- sinds: 2015
- gebruik: wonen en werken
- eenheden: 4 wooneenheden met 1 collectieve woonkamer (4 bewoners) en een logeerruimte
- meenten: 1 commons werk- exporuimte (4 a 6 gebruikers)
- oppervlakte: ca. 185 m2
Co-housing, exposities en een pareltje van een tuin
De Bloklandstraat 190 is een van de eerste co-housing projecten van Stad in de Maak. Al zes jaar wordt er in wisselende samenstellingen gewoond in het vier verdiepingen hoge pand in Rotterdam Noord. Het pareltje van het pand is de prachtige binnentuin aan de gemeenschappelijke benedenverdieping.
Voordat Stad in de Maak het pand in beheer kreeg, was de Bloklandstraat 190 een try-out huisvestingsplek voor voormalig daklozen. Nu is het een van de co-housing projecten van Stad in de Maak, met op de begane grond een meent: een gedeelde werkplaats met daarachter een expositieruimte die toegang geeft aan de gedeelde binnentuin van de buurt.

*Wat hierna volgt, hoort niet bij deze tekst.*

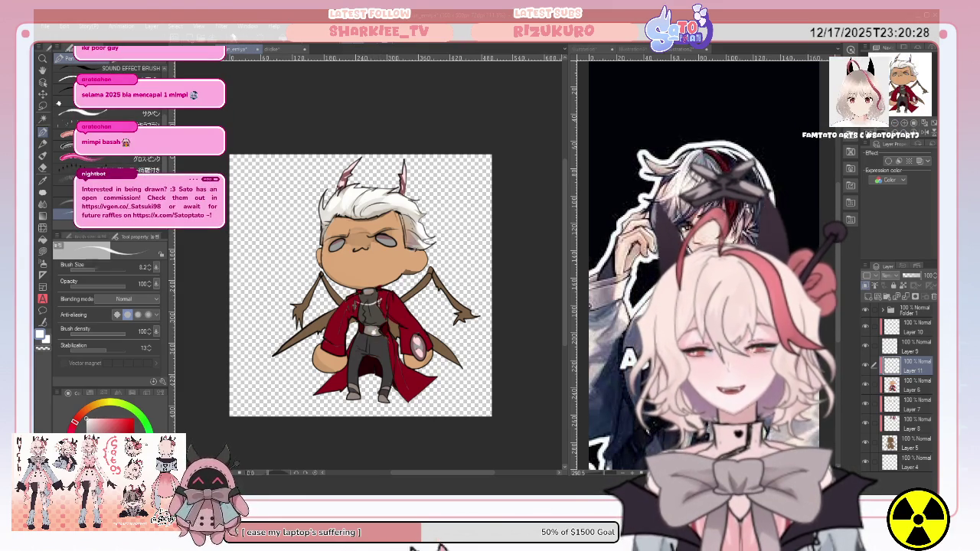
Step: Add Layers 12 and 13 inside Folder 1, pen the white chest lines, then collapse it
left_click(883, 309)
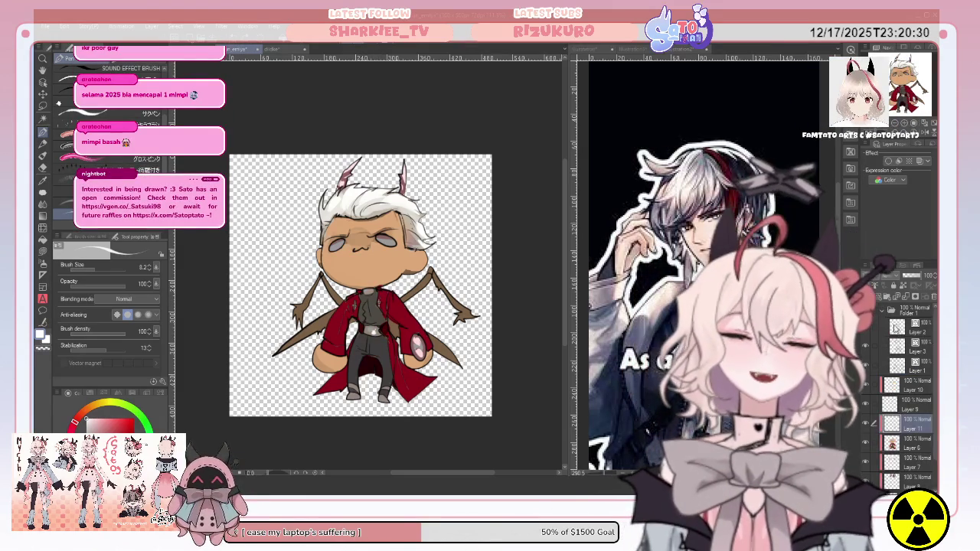
key("ctrl+shift+n")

Sinds corona ligt de ruimte stil en is het – het gevaar dat altijd op de loer ligt bij ongebruikte expositieruimtes – tijdelijk een opslagruimte. Gelukkig is er de nieuwe bewoonster Lonneke, die plannen heeft om hier een weggeefwinkel te starten. Eerder werd de ruimte intensief gebruikt, vertelt bewoonster Gaia. Zij studeerde net als Luuk, die de werkplaats veel gebruikt, aan de Willem de Kooning Academie. De ruimte was tijdens hun studie in trek als expositieruimte voor henzelf en vakgenoten.
Een park in de achtertuin
Het pareltje van dit pand is de achtertuin, die uitloopt in een buurtpark tussen de blokken aan de Bloklandstraat en de Schoonoordstraat in. De Schoonoordtuin, sinds 1993 een bewonersinitiatief. Een verborgen weelderige groene plek, die door de bewoners wordt bijgehouden.

Boven zijn de woningen, waar door de jaren heen verschillende mensen uit het netwerk van Stad in de Maak hebben gewoond. Tijdens de Syrische vluchtelingencrisis woonden er ook twee Syriërs die te voet naar Europa waren gekomen.
Ook het pand zelf onderging de nodige veranderingen door de jaren heen. Eerst was er een gedeelde woonkamer en keuken, maar later hebben de toenmalige bewoners Luuk, Gaia en Lonneke de ruimtes zo verbouwd dat ieder een eigen keukenvoorziening heeft. Als ruimtelijk vormgevers en kunstenaars is een beetje verbouwen voor hen geen probleem, ook al is het slechts tijdelijk.

Gaia Suyling Smit – tot 2023 bij Stad in de Maak – aan het woord:
“Ik besef wat een geluk ik heb dat ik hier al zes jaar woon, terwijl vrienden van mij echt heel veel moeite hebben om een huis te vinden vanwege de situatie op de woningmarkt.” Ik kwam hier ooit toen ik ging studeren aan de Willem de Kooning Academie. Mijn vader had een vriend die kunstenaar was in Rotterdam en die kende Erik van Stad in de Maak. Dit kwam net vrij en ik was de eerste bewoner.
Uiteindelijk gaan ze hier de fundering van het pand doen, dan zal ik eruit moeten. Dat is geen probleem. Ik heb mijn leven flexibel ingericht. Ik werk nu bij Bloemenwinkel ’s Zomers, waar ik zorg dat restaurants en kantoren mooie bloemstukken krijgen. Heel leuk vind ik het. Maar als ik weg zou moeten, ga ik misschien wel naar het buitenland.
Van alle panden van Stad in de Maak gebeurt hier misschien het minste. Eigenlijk wil ik de ruimte beneden leegtrekken en weer wat meer ermee doen. Ik voel me medeverantwoordelijk voor de missie van Stad in de Maak. Wat ik nu vooral doe is meehelpen als iemand hulp nodig heeft met sjouwen en opbouwen.
Het is leuk om onderdeel van Stad in de Maak te zijn. Iedereen heeft iets unieks, de mensen weten allemaal ergens wat vanaf, er is veel leuks te beleven. De eerste jaren hadden we ook meer lezingen over onze visie, ik hoop dat dit weer terugkomt. “Samen staan we ergens voor.”